High military spending and the nuclear arms race are also increasing CO2 emissions enormously. At a time when the general sensitivity for environmental issues has reached the peak thanks to global social movements such as Friday’s For Future and many more, the carbon footprint of the European military industry is about 24.8 million tonnes of CO2 (2019), equivalent to the emissions of about 14 million cars. The CO2 emissions from one hour of flight of an F-35 fighter jet are roughly equivalent to those of eight cars over a whole year. The entire military-industrial complex is one of the main global polluters.

By consequence, militarization, conflicts about access to natural resources and climate change have devastating impacts on the living conditions of the people, above all in the Global South. By 2050, 200 million climate refugees will be looking for new, more habitable places to live. In its report “NATO 2030,” NATO sees this hypocritically as a threat that needs to be “protected militarily”.

Their wars, our lives

The demonstrations in solidarity with the people of Palestine and against the NATO and US-backed Israeli government in recent weeks showed the strong anti-militaristic feeling among people globally. As part of this wave of mobilization, organized sectors of the working class also held protest actions in strategic places to express their solidarity and rejection of militarism.
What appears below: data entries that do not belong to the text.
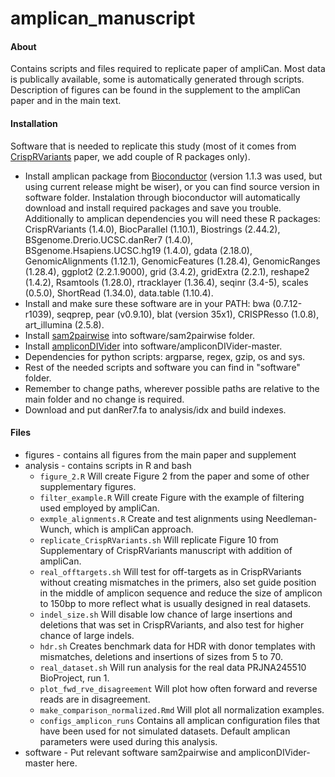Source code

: # amplican_manuscript

#### About

Contains scripts and files required to replicate paper of ampliCan. Most data is publically available, some is automatically generated through scripts. Description of figures can be found in the supplement to the ampliCan paper and in the main text.  

#### Installation

Software that is needed to replicate this study (most of it comes from [CrispRVariants](https://github.com/markrobinsonuzh/CrispRVariants_manuscript) paper, we add couple of R packages only).

- Install amplican package from [Bioconductor](http://bioconductor.org/packages/amplican) (version 1.1.3 was used, but using current release might be wiser), or you can find source version in software folder. Instalation through bioconductor will automatically download and install required packages and save you trouble. Additionally to amplican dependencies you will need these R packages: CrispRVariants (1.4.0), BiocParallel (1.10.1), Biostrings (2.44.2), BSgenome.Drerio.UCSC.danRer7 (1.4.0), BSgenome.Hsapiens.UCSC.hg19 (1.4.0), gdata (2.18.0), GenomicAlignments (1.12.1), GenomicFeatures (1.28.4), GenomicRanges (1.28.4), ggplot2 (2.2.1.9000), grid (3.4.2), gridExtra (2.2.1), reshape2 (1.4.2), Rsamtools (1.28.0), rtracklayer (1.36.4), seqinr (3.4-5), scales (0.5.0), ShortRead (1.34.0), data.table (1.10.4).  
- Install and make sure these software are in your PATH: bwa (0.7.12-r1039), seqprep, pear (v0.9.10), blat (version 35x1), CRISPResso (1.0.8), art_illumina (2.5.8).  
- Install [sam2pairwise](http://www.github.com/mlafave/sam2pairwise) into software/sam2pairwise folder.  
- Install [ampliconDIVider](https://github.com/mlafave/ampliconDIVider) into software/ampliconDIVider-master.  
- Dependencies for python scripts: argparse, regex, gzip, os and sys.  
- Rest of the needed scripts and software you can find in "software" folder.  
- Remember to change paths, wherever possible paths are relative to the main folder and no change is required.  
- Download and put danRer7.fa to analysis/idx and build indexes.  

#### Files

* figures - contains all figures from the main paper and supplement  
* analysis - contains scripts in R and bash  
    - ```figure_2.R``` Will create Figure 2 from the paper and some of other supplementary figures.  
    - ```filter_example.R``` Will create Figure with the example of filtering used employed by ampliCan.  
    - ```exmple_alignments.R``` Create and test alignments using Needleman-Wunch,
    which is ampliCan approach.  
    - ```replicate_CrispRVariants.sh``` Will replicate Figure 10 from Supplementary of 
    CrispRVariants manuscript with addition of ampliCan.  
    - ```real_offtargets.sh``` Will test for off-targets as in CrispRVariants without
    creating mismatches in the primers, also set guide position in the middle of 
    amplicon sequence and reduce the size of amplicon to 150bp to more reflect 
    what is usually designed in real datasets.  
    - ```indel_size.sh``` Will disable low chance of large insertions and deletions
    that was set in CrispRVariants, and also test for higher chance of large indels.  
    - ```hdr.sh``` Creates benchmark data for HDR with donor templates with mismatches,
    deletions and insertions of sizes from 5 to 70.  
    - ```real_dataset.sh``` Will run analysis for the real data PRJNA245510 BioProject, run 1.  
    - ```plot_fwd_rve_disagreement``` Will plot how often forward and reverse reads are in disagreement.  
    - ```make_comparison_normalized.Rmd``` Will plot all normalization examples.  
    - ```configs_amplicon_runs``` Contains all amplican configuration files that have been used for not simulated datasets. Default amplican parameters were used during this analysis.  
* software - Put relevant software sam2pairwise and ampliconDIVider-master here.
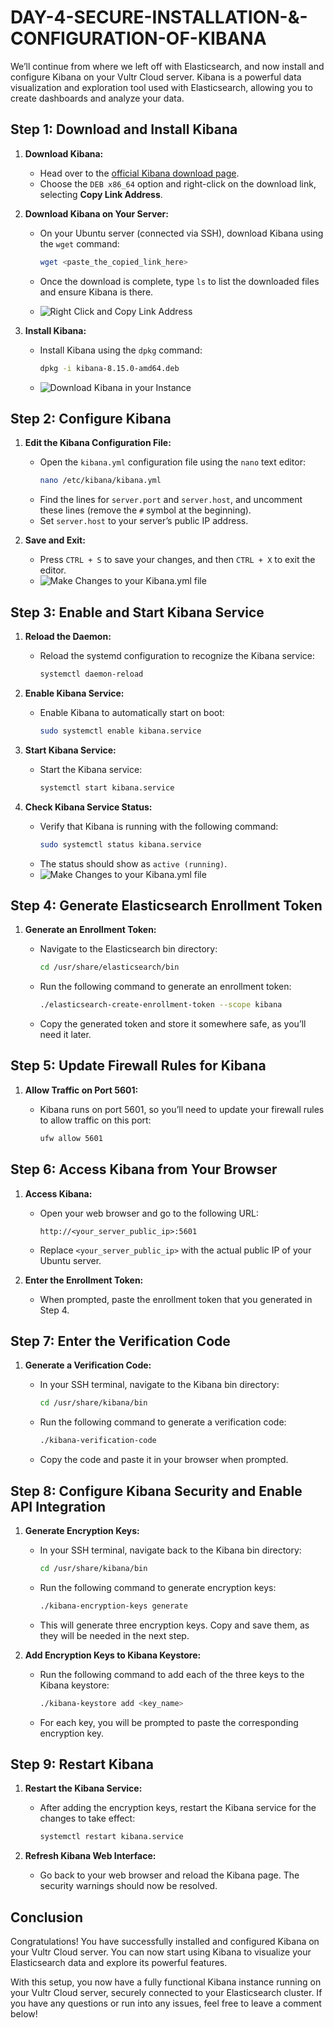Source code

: # DAY-4-SECURE-INSTALLATION-&-CONFIGURATION-OF-KIBANA

We’ll continue from where we left off with Elasticsearch, and now install and configure Kibana on your Vultr Cloud server. Kibana is a powerful data visualization and exploration tool used with Elasticsearch, allowing you to create dashboards and analyze your data.

## Step 1: Download and Install Kibana

1. **Download Kibana:**

   - Head over to the [official Kibana download page](https://www.elastic.co/downloads/kibana).
   - Choose the `DEB x86_64` option and right-click on the download link, selecting **Copy Link Address**.

2. **Download Kibana on Your Server:**

   - On your Ubuntu server (connected via SSH), download Kibana using the `wget` command:
     ```bash
     wget <paste_the_copied_link_here>
     ```
   - Once the download is complete, type `ls` to list the downloaded files and ensure Kibana is there.
  
   - ![Right Click and Copy Link Address](https://raw.githubusercontent.com/Virus192/Day-4-Elasticsearch-Security-Configuration/main/images/photo_5965442483469009313_w.jpg)


3. **Install Kibana:**

   - Install Kibana using the `dpkg` command:
     ```bash
     dpkg -i kibana-8.15.0-amd64.deb
     ```
   - ![Download Kibana in your Instance](https://raw.githubusercontent.com/Virus192/Day-4-Elasticsearch-Security-Configuration/main/images/photo_5965442483469009319_w.jpg)

## Step 2: Configure Kibana

1. **Edit the Kibana Configuration File:**

   - Open the `kibana.yml` configuration file using the `nano` text editor:
     ```bash
     nano /etc/kibana/kibana.yml
     ```
   - Find the lines for `server.port` and `server.host`, and uncomment these lines (remove the `#` symbol at the beginning).
   - Set `server.host` to your server’s public IP address.

2. **Save and Exit:**

   - Press `CTRL + S` to save your changes, and then `CTRL + X` to exit the editor.
    - ![Make Changes to your Kibana.yml file](https://raw.githubusercontent.com/Virus192/Day-4-Elasticsearch-Security-Configuration/main/images/photo_5965442483469009317_w.jpg)


## Step 3: Enable and Start Kibana Service

1. **Reload the Daemon:**

   - Reload the systemd configuration to recognize the Kibana service:
     ```bash
     systemctl daemon-reload
     ```

2. **Enable Kibana Service:**

   - Enable Kibana to automatically start on boot:
     ```bash
     sudo systemctl enable kibana.service
     ```

3. **Start Kibana Service:**

   - Start the Kibana service:
     ```bash
     systemctl start kibana.service
     ```

4. **Check Kibana Service Status:**

   - Verify that Kibana is running with the following command:
     ```bash
     sudo systemctl status kibana.service
     ```
   - The status should show as `active (running)`.
   - ![Make Changes to your Kibana.yml file](https://raw.githubusercontent.com/Virus192/elk-soc-automation/main/images/photo_5960977688871158764_w.jpg)


## Step 4: Generate Elasticsearch Enrollment Token

1. **Generate an Enrollment Token:**

   - Navigate to the Elasticsearch bin directory:
     ```bash
     cd /usr/share/elasticsearch/bin
     ```
   - Run the following command to generate an enrollment token:
     ```bash
     ./elasticsearch-create-enrollment-token --scope kibana
     ```
   - Copy the generated token and store it somewhere safe, as you’ll need it later.

## Step 5: Update Firewall Rules for Kibana

1. **Allow Traffic on Port 5601:**

   - Kibana runs on port 5601, so you’ll need to update your firewall rules to allow traffic on this port:
     ```bash
     ufw allow 5601
     ```

## Step 6: Access Kibana from Your Browser

1. **Access Kibana:**

   - Open your web browser and go to the following URL:
     ```plaintext
     http://<your_server_public_ip>:5601
     ```
   - Replace `<your_server_public_ip>` with the actual public IP of your Ubuntu server.

2. **Enter the Enrollment Token:**

   - When prompted, paste the enrollment token that you generated in Step 4.

## Step 7: Enter the Verification Code

1. **Generate a Verification Code:**

   - In your SSH terminal, navigate to the Kibana bin directory:
     ```bash
     cd /usr/share/kibana/bin
     ```
   - Run the following command to generate a verification code:
     ```bash
     ./kibana-verification-code
     ```
   - Copy the code and paste it in your browser when prompted.

## Step 8: Configure Kibana Security and Enable API Integration

1. **Generate Encryption Keys:**

   - In your SSH terminal, navigate back to the Kibana bin directory:
     ```bash
     cd /usr/share/kibana/bin
     ```
   - Run the following command to generate encryption keys:
     ```bash
     ./kibana-encryption-keys generate
     ```
   - This will generate three encryption keys. Copy and save them, as they will be needed in the next step.

2. **Add Encryption Keys to Kibana Keystore:**

   - Run the following command to add each of the three keys to the Kibana keystore:
     ```bash
     ./kibana-keystore add <key_name>
     ```
   - For each key, you will be prompted to paste the corresponding encryption key.

## Step 9: Restart Kibana

1. **Restart the Kibana Service:**

   - After adding the encryption keys, restart the Kibana service for the changes to take effect:
     ```bash
     systemctl restart kibana.service
     ```

2. **Refresh Kibana Web Interface:**

   - Go back to your web browser and reload the Kibana page. The security warnings should now be resolved.

## Conclusion

Congratulations! You have successfully installed and configured Kibana on your Vultr Cloud server. You can now start using Kibana to visualize your Elasticsearch data and explore its powerful features.

With this setup, you now have a fully functional Kibana instance running on your Vultr Cloud server, securely connected to your Elasticsearch cluster. If you have any questions or run into any issues, feel free to leave a comment below!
On May 14, in Italy, Livorno’s dock workers organized in the USB union were informed by the Autonomous Collective of Dockworkers CALP of the port of Genoa about the arrival of a cargo ship loaded with weapons that was headed to the Israeli port of Ashdod. The dockworkers decided to block it. Messages of solidarity and support arrived from other dockworkers all over Europe from Hamburg (Germany) to Piraeus (Greece). For June 14, as part of the Yes To Peace, No To NATO mobilizations, the Italian USB union has called for a national dockworker’s strike in favor of safe working conditions which includes the ban of arms trafficking from all the ports.

On May 17, in Oakland (USA), as part of the actions in solidarity with Palestine, the Arab Resource & Organizing Center and dozens of other progressive organizations called for the boycott and blocking of the apartheid-profiteering ZIM shipping company. ZIM decided not to dock its ship at the Port of Oakland. Those actions were repeated on June 4 during an International Week of Action (#BlockTheBoat) of workers against Israel’s apartheid. On May 20, South African dockers of the port of Durban expanded solidarity actions and refused to unload an Israeli ship. Linking these struggles is a great challenge for the next future.

With the upcoming NATO summit, progressive movements and left parties in the region have organized several events=. In Brussels, on June 13 and 14 a NATO counter summit is being planned by the international peace movement. On June 13, a gathering “STOP NATO 2021” seeks to condemn “the cold war logic orchestrated by NATO” and reject “the ongoing increase of military expenditures”. On the same day, the webinar “Global NATO: a Threat to Peace” will offer information to understand what NATO is today. On June 14, two online meetings – “Dissolution of NATO – for solidarity, sustainability and disarmament” and “Voices for Peace” – will conclude the counter summit.

If anti-militaristic mobilizations seemed to be in hibernation, today we are witnessing a new spring of social and workers movements against war and for social and ecological justice.